Olga Wisinger-Florian was an Austrian impressionist painter, mainly of landscapes and flower still life. She was a representative of the Austrian "Stimmungsimpressionismus [de]" (Mood Impressionism), a loose group of Austrian impressionist painters that was considered avant-garde in the 1870s and 1880s.
Wisinger-Florian was born and lived all her life in Vienna. She began private art lessons at age 19. Frustrated with her progress and the quality of the instruction, she followed her parents' wishes and trained as a concert pianist with Julius Epstein. From 1868 to 1873 she had some success as a pianist, until a hand injury forced her retirement from the piano.
At age 30, Wisinger-Florian returned to painting, and devoted herself wholly to its study.
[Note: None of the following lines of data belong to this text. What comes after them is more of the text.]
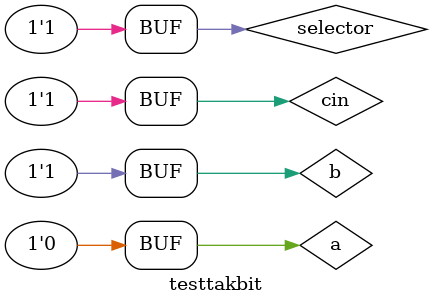
<source format=v>
`timescale 1ns / 1ps


module testtakbit;

	// Inputs
	reg a;
	reg b;
	reg cin;
	reg selector;

	// Outputs
	wire sum;
	wire cout;

	// Instantiate the Unit Under Test (UUT)
	FulladderSelec uut (
		.a(a), 
		.b(b), 
		.cin(cin), 
		.selector(selector), 
		.sum(sum), 
		.cout(cout)
	);

	initial begin
		// Initialize Inputs
		a = 1;
		b = 0;
		cin = 0;
		selector = 0;

		#100;
        
		a = 0;
		b = 1;
		cin = 0;
		selector = 0;

		#100;
        a = 1;
		b = 1;
		cin = 1;
		selector = 1;

		#100;
        a = 1;
		b = 1;
		cin = 0;
		selector = 0;

		#100;
        a = 0;
		b = 1;
		cin = 1;
		selector = 1;

		#100;
        
	end
      
endmodule


</source>
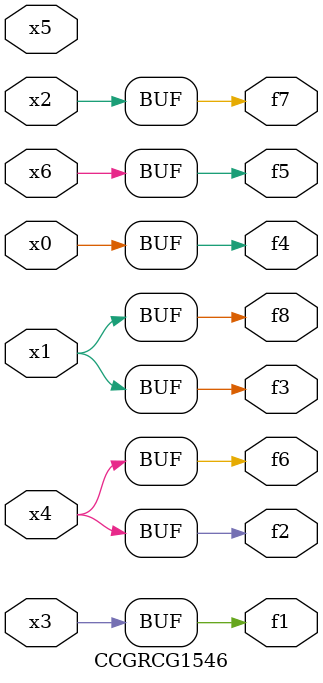
<source format=v>
module CCGRCG1546(
	input x0, x1, x2, x3, x4, x5, x6,
	output f1, f2, f3, f4, f5, f6, f7, f8
);
	assign f1 = x3;
	assign f2 = x4;
	assign f3 = x1;
	assign f4 = x0;
	assign f5 = x6;
	assign f6 = x4;
	assign f7 = x2;
	assign f8 = x1;
endmodule

</source>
She studied first with August Schaeffer and then with Emil Jakob Schindler. When she was 35 she was included in an exhibition of the Viennese Art Association. She was one of only nine women asked to contribute to Die österreichisch-Ungarische Monarchie, a 24-part encyclopedia of the lands and peoples of the Austro-Hungarian empire—of the other women included, Wisinger-Florian was the lone Austrian.
From 1881 she regularly showed paintings at the annual exhibitions mounted at the artist's house and later often showed at Vienna Secession exhibitions. The work she showed at the Paris and Chicago international exhibitions earned her worldwide acclaim. Wisinger-Florian exhibited her work at the Palace of Fine Arts and The Woman's Building at the 1893 World's Columbian Exposition in Chicago, Illinois. The artist, who was also active in the middle-class women's movements of the time, was awarded numerous distinctions and prizes. Wisinger-Florian's early paintings can be assigned to what is known as Austrian Mood Impressionism. In her landscape paintings she adopted Schindler's sublime approach to nature. The motifs she employed, such as views of tree-lined avenues, gardens and fields, were strongly reminiscent of her teacher's work. After breaking with Schindler in 1884, however, the artist went her own way. Her conception of landscapes became more realistic. Her late work is notable for a lurid palette, with discernible overtones of Expressionism. With landscape and flower pictures that were already Expressionist in palette by the 1890s, she was years ahead of her time.
Despite her late start as a painter, Wisinger-Florian enjoyed renown in fin de siècle Vienna. Her work was included in the 2019 exhibition City Of Women: Female artists in Vienna from 1900 to 1938 at the Österreichische Galerie Belvedere.